I read something about Degas admiring Daumier's lithographs the other day so I ordered a book of said lithographs off t'internet.
A literary discussion in the second Gallery
What time is it please?
I think they're wonderful. They're often very funny and full of beautifully observed images of human character, behaviour and facial expression (obviously quite exaggerated as they're caricatures). Plus they're just great drawings.
They remind me very strongly of Dickens—pompous lawyers, for example (see below). And Daumier—like Dickens—sometimes depicted tragic events without any humour, just moral outrage, as in the second lithograph here which Baudelaire said showed Daumier was "really a great artist".
I dug out my collection of Baudelaire's essays last night and he writes about Daumier at length in "Some French Caricaturists". Here's a snippet:
"To conclude, Daumier extended greatly the limits of his art. He has made a serious art of it; he is a great caricaturist. To assess his true worth, he needs to be analysed both as an artist and as a moralist.
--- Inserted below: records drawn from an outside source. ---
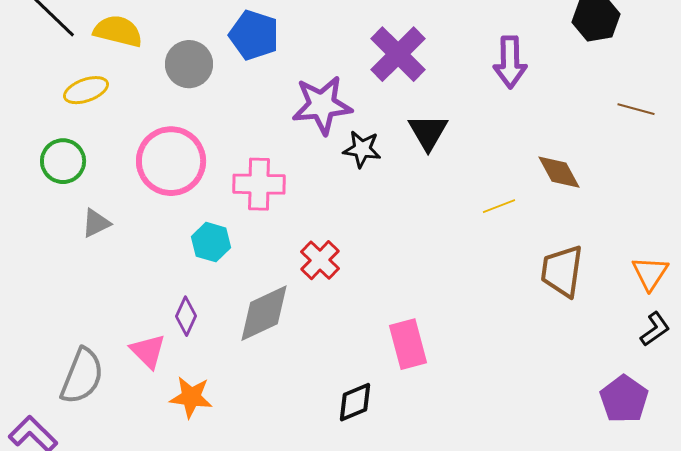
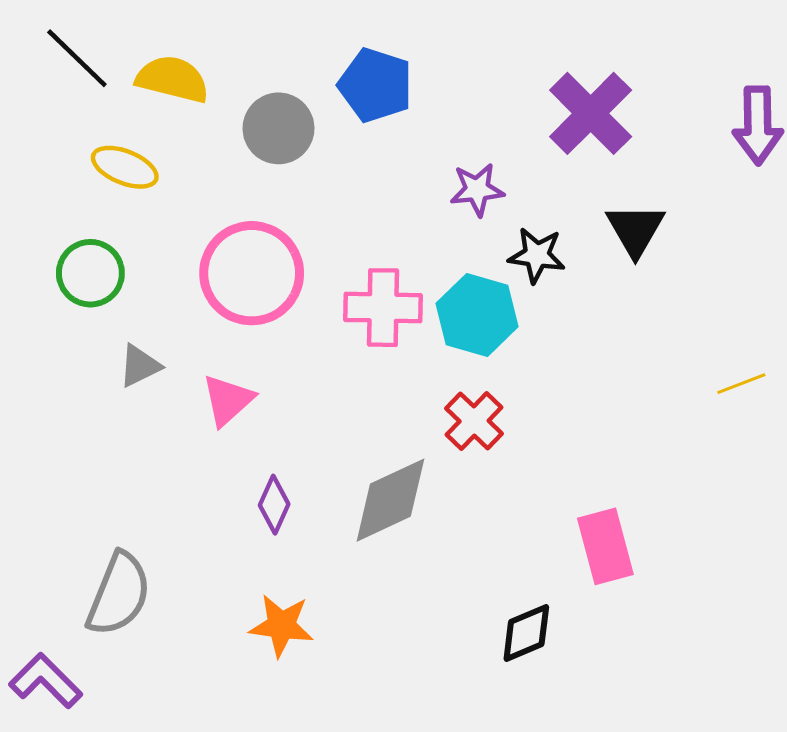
yellow ellipse: (86, 90) -> (125, 167), turned 42
purple star: (322, 105) -> (477, 190), size x0.6
yellow line: (499, 206) -> (741, 384), moved
cyan hexagon: (211, 242) -> (477, 315), moved, size x1.4
pink triangle: (148, 351) -> (228, 400), moved, turned 33

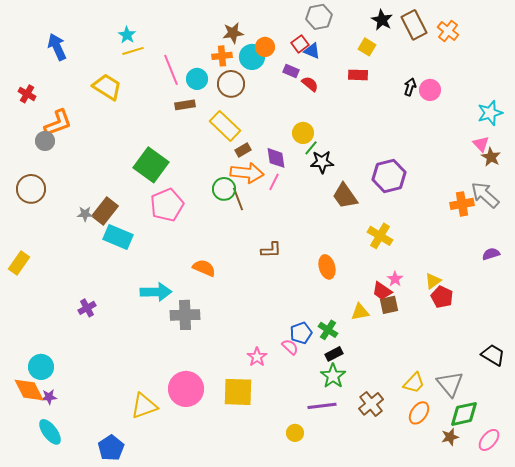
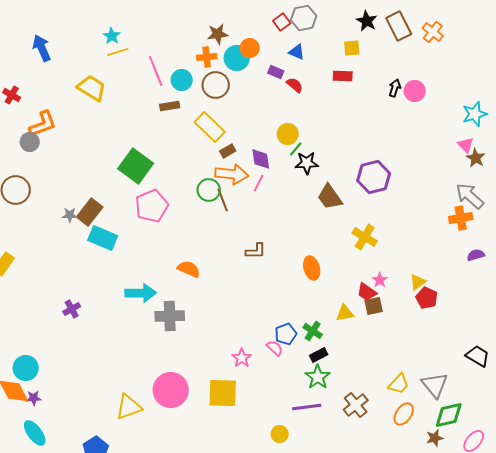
red square: (300, 44) -> (282, 22), moved
yellow square: (367, 47) -> (352, 48), turned -36
orange cross: (462, 204) -> (461, 218), moved

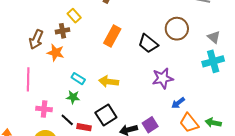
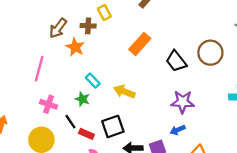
blue arrow: (178, 103) -> (178, 130), moved

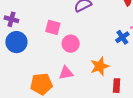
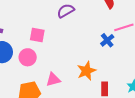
pink circle: (71, 44) -> (28, 57), moved

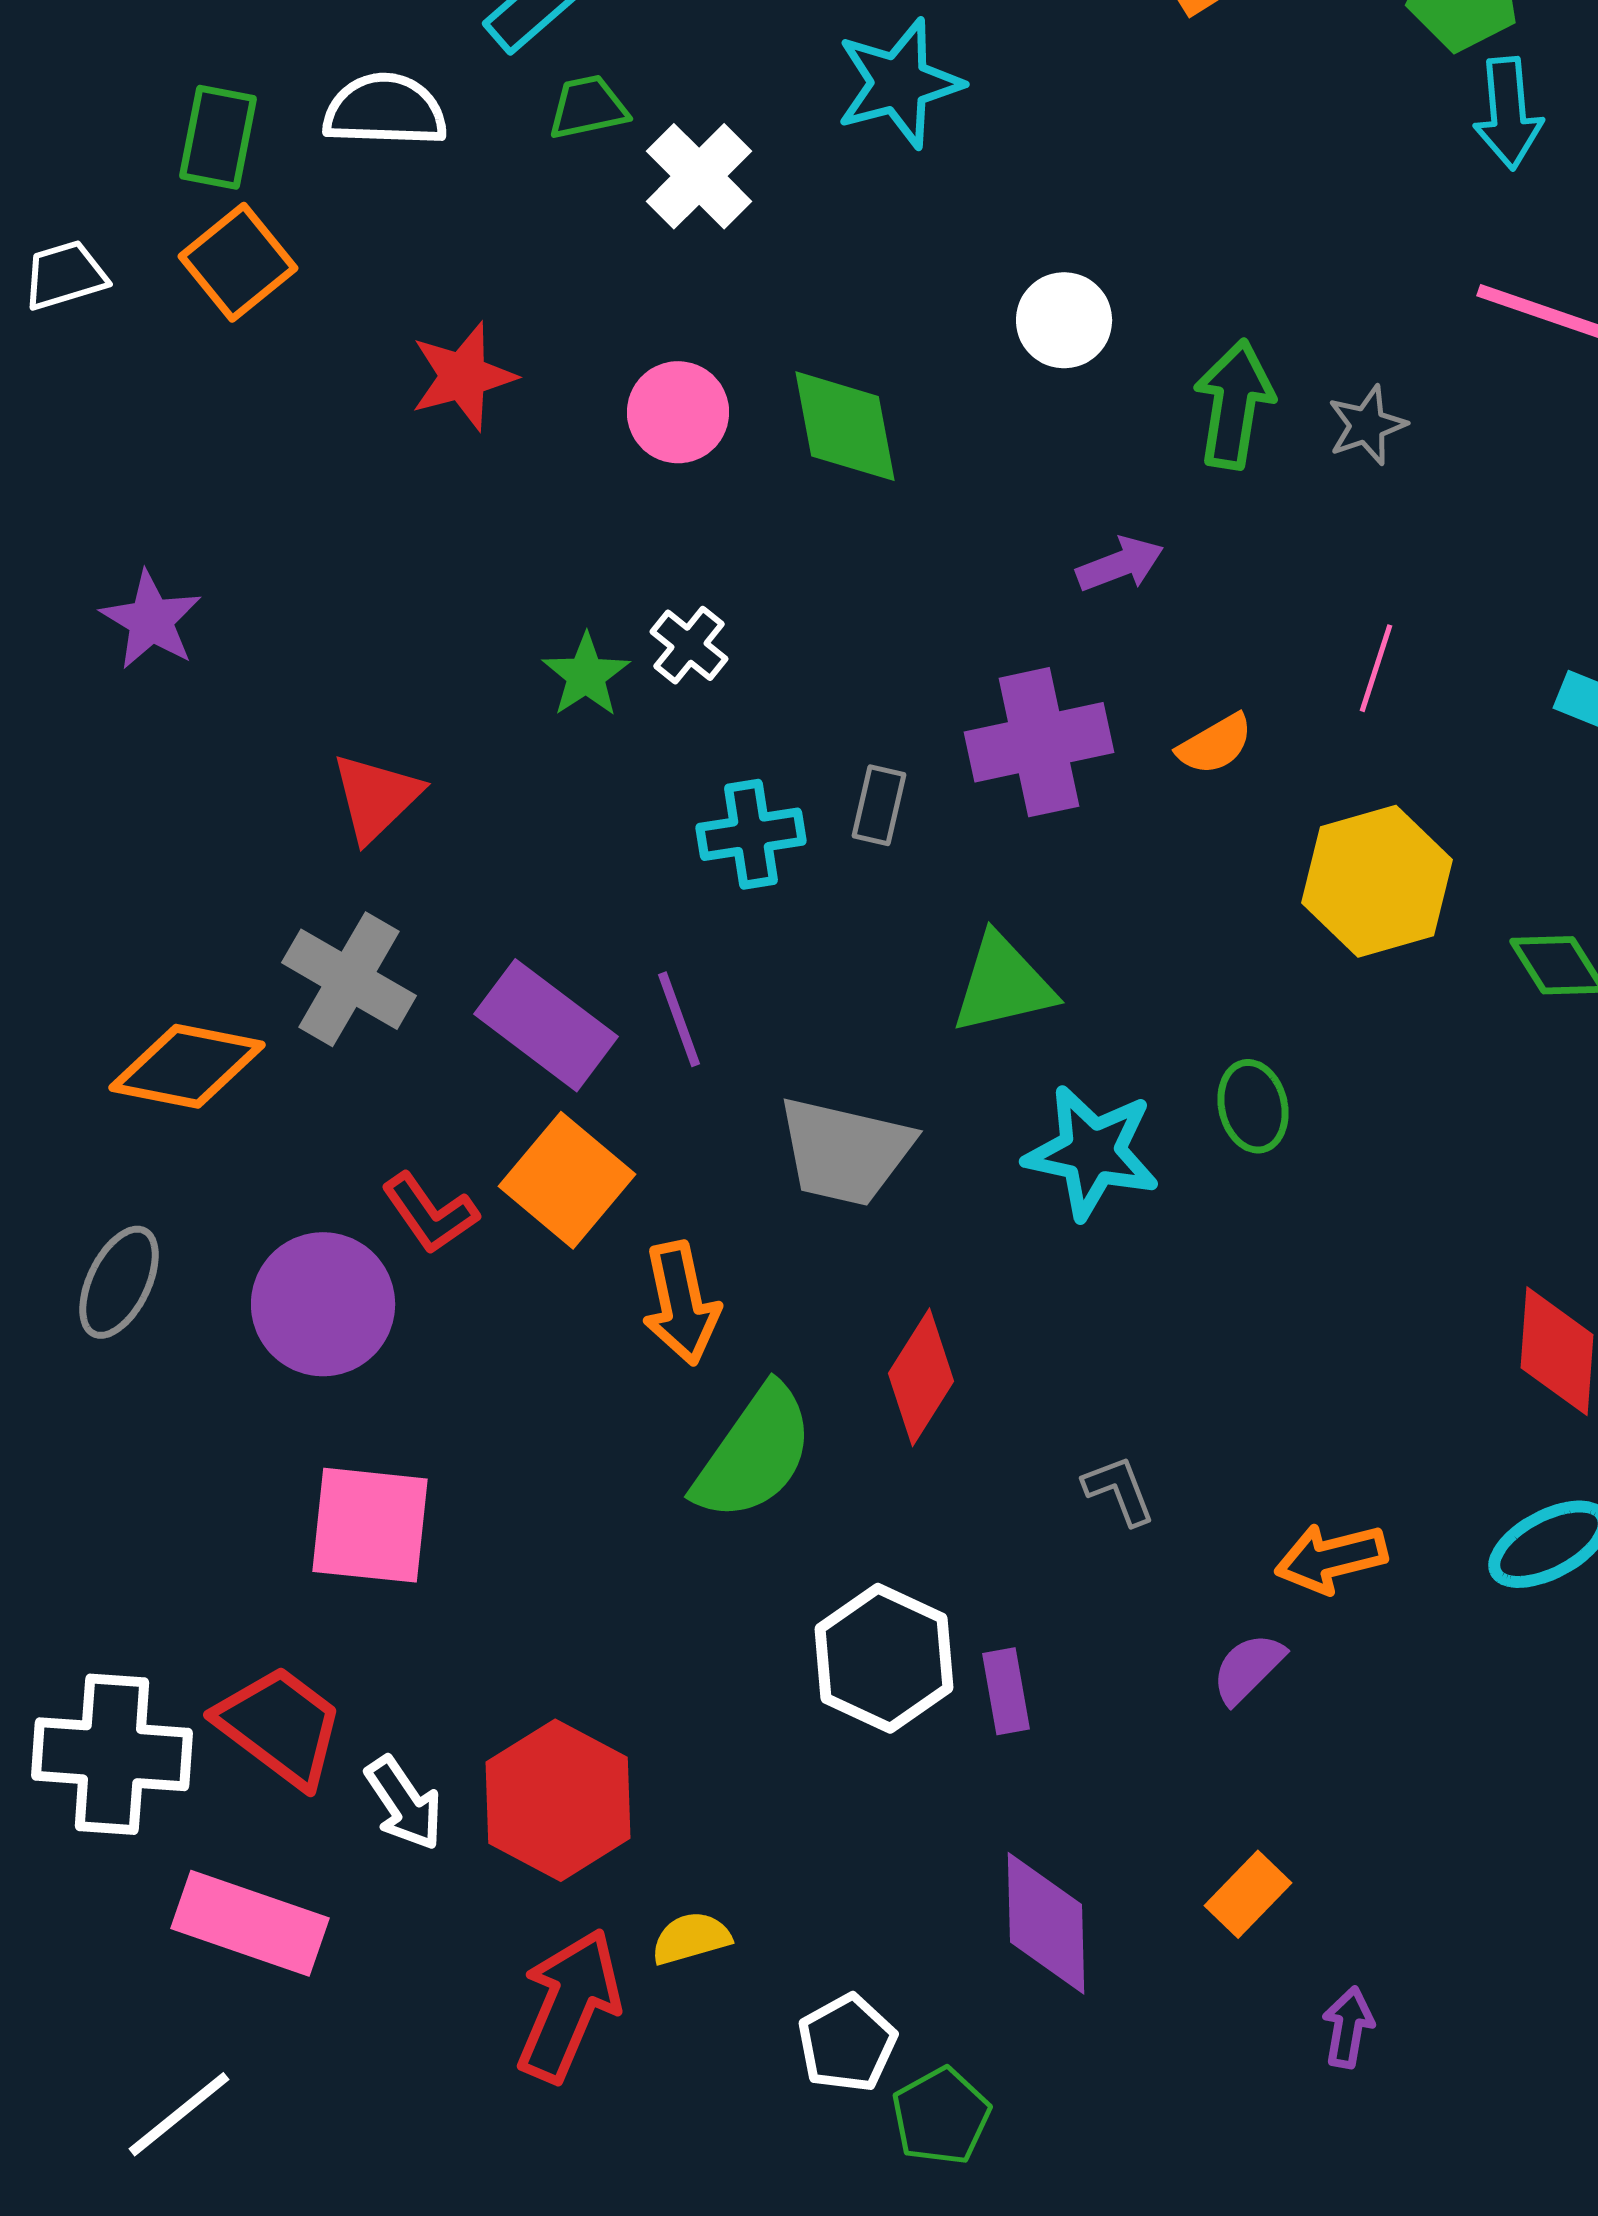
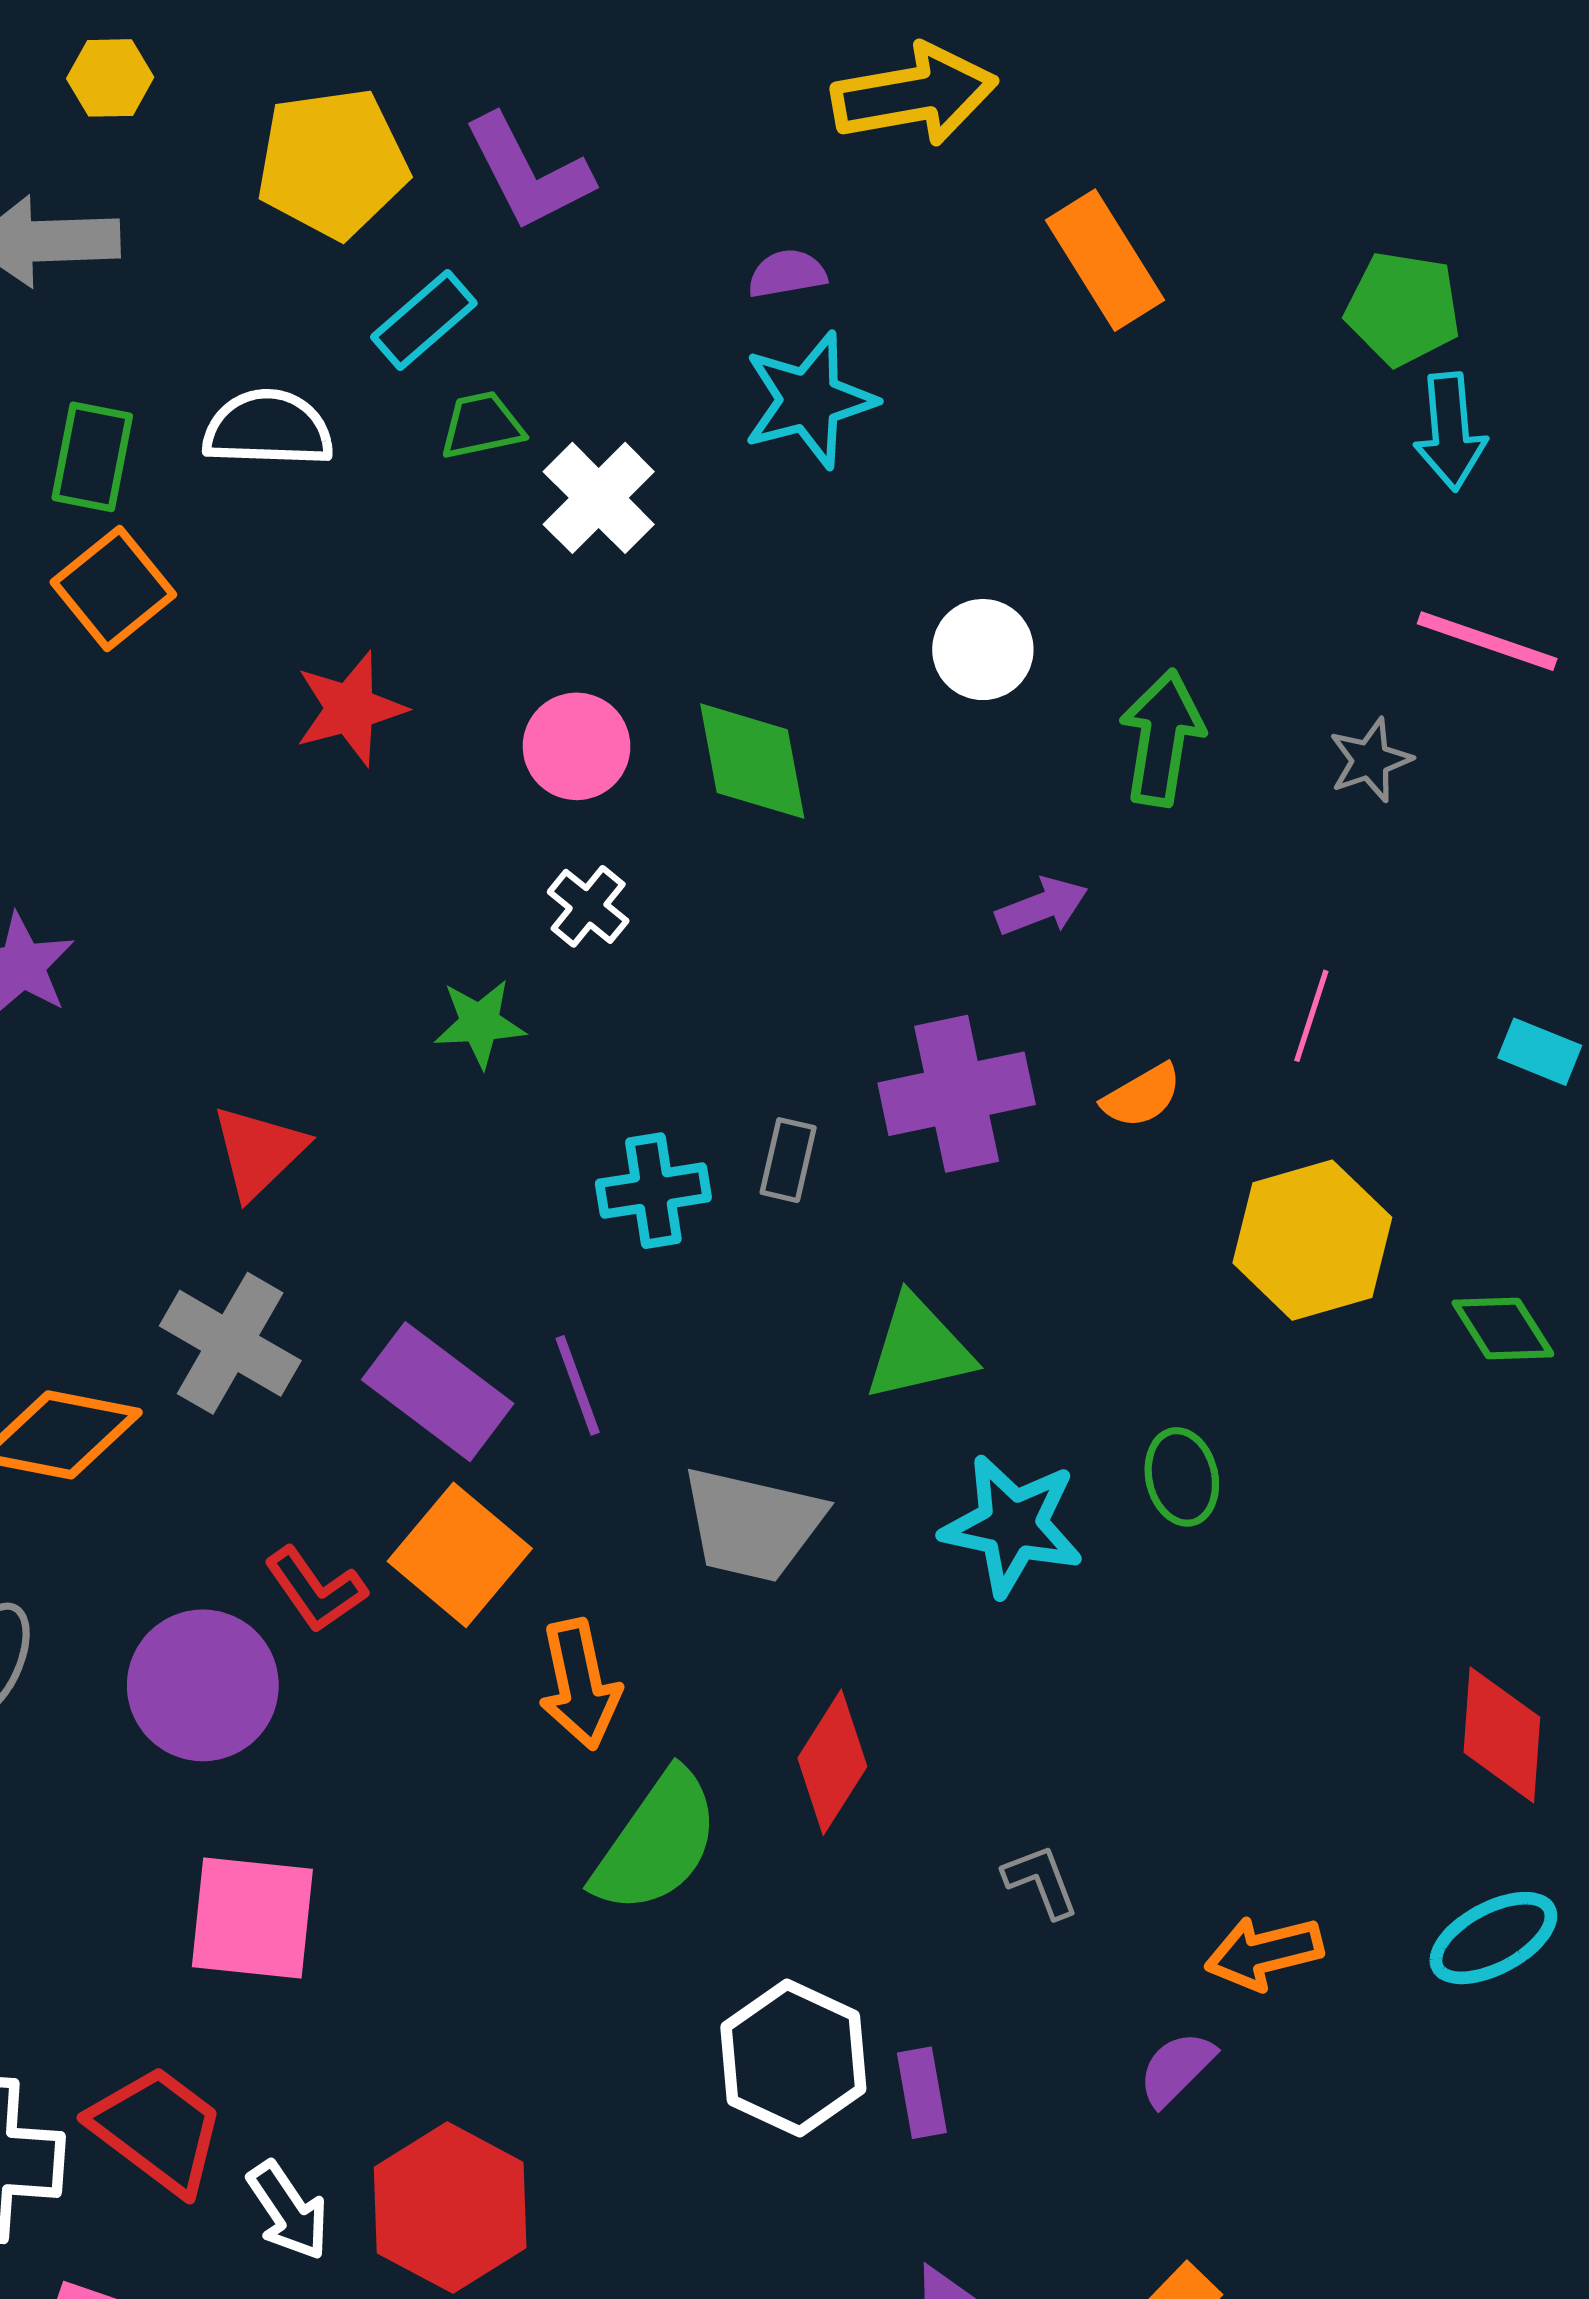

As artist, Daumier's distinguished mark is sureness of hand. He draws like the great masters. His drawing is rich and flowing, it is an uninterrupted improvisation and yet it is not just
chic. He has a a wonderful and almost divine visual memory, which takes the place of the model. All his figures stand firmly and are faithfully portrayed in movement. His gift of observation is so sure that it would be quite impossible to find in his drawings a single head that does not seem to fit on the body that carries it. A given nose, a given forehead, an eye, foot hand;
it is all the logic of the scholar transplanted into a light and fleeting art, which competes with the mobility of life itself."